If there's one industry that can trump the sneakwrap practices of software companies, it's the cell phone business. Once you've parted with your money, you are just at their mercy, as this recent reader gripe about Cingular demonstrates.
"I have had Verizon for ten years, but I needed phones that would roam in Europe, and decided to go to Cingular," the reader wrote. "After telling the folks at Cingular that I needed the phones for trips being made in the next two months, and being told 'no problem,' I shelled out some $600 for four high-end quad mode phones from Motorola. I confirmed with Cingular and Best Buy (where I bought the phones) before signing that the phones would work when I showed up in Europe, no additional activation charge or notification was required."
The reader then gave one of the phones to his teenage daughter to take to Sweden. "The phone didn't work there," the reader wrote. "I called Cingular to be told that they won't activate the phones until I have established a one year history with them. (I am 50 years old and I have excellent credit.) I told them when I bought the phones I was told that my credit history made this unnecessary. Nope (not sorry, 'nope'), not true. No exceptions. Don't even ask."
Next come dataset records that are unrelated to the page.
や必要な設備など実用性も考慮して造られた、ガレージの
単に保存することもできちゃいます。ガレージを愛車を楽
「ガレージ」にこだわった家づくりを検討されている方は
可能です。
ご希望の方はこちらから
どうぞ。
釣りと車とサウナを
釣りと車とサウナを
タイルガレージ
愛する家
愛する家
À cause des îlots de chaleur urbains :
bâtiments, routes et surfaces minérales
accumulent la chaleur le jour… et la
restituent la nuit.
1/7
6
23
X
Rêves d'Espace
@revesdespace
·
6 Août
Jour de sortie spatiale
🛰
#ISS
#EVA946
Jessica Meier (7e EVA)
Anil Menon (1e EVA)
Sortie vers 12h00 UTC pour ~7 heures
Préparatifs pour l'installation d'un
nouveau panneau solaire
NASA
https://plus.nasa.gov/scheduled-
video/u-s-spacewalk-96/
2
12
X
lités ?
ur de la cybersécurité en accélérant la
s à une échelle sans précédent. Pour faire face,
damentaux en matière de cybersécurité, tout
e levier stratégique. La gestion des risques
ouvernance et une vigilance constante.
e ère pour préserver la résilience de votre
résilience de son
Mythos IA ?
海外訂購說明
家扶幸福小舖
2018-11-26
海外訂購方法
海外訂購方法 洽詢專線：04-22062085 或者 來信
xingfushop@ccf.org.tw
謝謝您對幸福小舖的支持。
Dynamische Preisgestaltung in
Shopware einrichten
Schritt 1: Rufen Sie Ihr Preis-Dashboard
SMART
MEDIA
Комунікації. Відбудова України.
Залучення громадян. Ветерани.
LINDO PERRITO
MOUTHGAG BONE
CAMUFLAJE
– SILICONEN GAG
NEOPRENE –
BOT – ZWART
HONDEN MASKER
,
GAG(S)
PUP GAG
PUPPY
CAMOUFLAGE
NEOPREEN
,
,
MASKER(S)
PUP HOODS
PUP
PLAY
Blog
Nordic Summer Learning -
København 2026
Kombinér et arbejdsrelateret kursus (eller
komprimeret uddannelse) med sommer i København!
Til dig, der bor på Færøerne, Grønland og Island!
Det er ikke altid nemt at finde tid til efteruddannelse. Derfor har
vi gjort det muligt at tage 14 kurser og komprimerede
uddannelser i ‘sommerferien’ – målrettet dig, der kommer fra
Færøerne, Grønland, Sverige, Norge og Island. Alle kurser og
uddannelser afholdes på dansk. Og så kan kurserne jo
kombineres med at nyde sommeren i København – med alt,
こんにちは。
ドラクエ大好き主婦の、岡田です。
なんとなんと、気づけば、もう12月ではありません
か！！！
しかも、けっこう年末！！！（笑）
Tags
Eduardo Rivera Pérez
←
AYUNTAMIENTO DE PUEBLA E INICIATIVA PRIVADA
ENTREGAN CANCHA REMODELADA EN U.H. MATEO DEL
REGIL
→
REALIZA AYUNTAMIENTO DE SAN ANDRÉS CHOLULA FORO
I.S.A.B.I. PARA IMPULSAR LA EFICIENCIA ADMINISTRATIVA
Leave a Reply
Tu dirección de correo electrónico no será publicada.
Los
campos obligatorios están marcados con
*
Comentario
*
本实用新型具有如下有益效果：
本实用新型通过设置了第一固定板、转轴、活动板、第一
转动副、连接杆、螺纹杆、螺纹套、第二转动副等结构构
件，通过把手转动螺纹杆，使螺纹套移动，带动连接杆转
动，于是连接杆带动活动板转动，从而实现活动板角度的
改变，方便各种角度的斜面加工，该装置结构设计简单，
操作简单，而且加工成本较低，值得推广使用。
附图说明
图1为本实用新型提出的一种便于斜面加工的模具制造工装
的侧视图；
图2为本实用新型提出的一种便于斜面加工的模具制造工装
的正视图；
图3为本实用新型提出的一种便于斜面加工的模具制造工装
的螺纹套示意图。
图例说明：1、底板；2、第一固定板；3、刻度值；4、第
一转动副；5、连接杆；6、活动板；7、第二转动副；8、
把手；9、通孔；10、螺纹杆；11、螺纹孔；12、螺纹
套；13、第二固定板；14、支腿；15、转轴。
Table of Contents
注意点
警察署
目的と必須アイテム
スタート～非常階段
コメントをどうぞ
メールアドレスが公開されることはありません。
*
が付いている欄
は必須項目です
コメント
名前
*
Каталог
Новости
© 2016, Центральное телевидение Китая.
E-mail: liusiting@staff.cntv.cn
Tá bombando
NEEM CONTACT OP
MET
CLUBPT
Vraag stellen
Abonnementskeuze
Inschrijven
What could have the reader done differently to learn the truth before his purchase? "I did my homework, and asked all the right questions," he writes. "The answers were obviously either incompetent ones or lies. My one lesson here: write it on the contract. But must I write everything on the contract? Local, national roaming? International roaming? 24-hour access? There's no space for it all. Their contract promises nothing. So now I have four expensive bricks I don't need. And the sneakwrap on their web site appears to cover them as all their service claims are weasel-worded to where, if they even shut off their network, I still have to pay. I'm headed to small claims court -- the only thing their arbitration clause allows -- to attempt to recover the price differential on the phones. And they have permanently lost a customer -- the day this one-year contract runs out."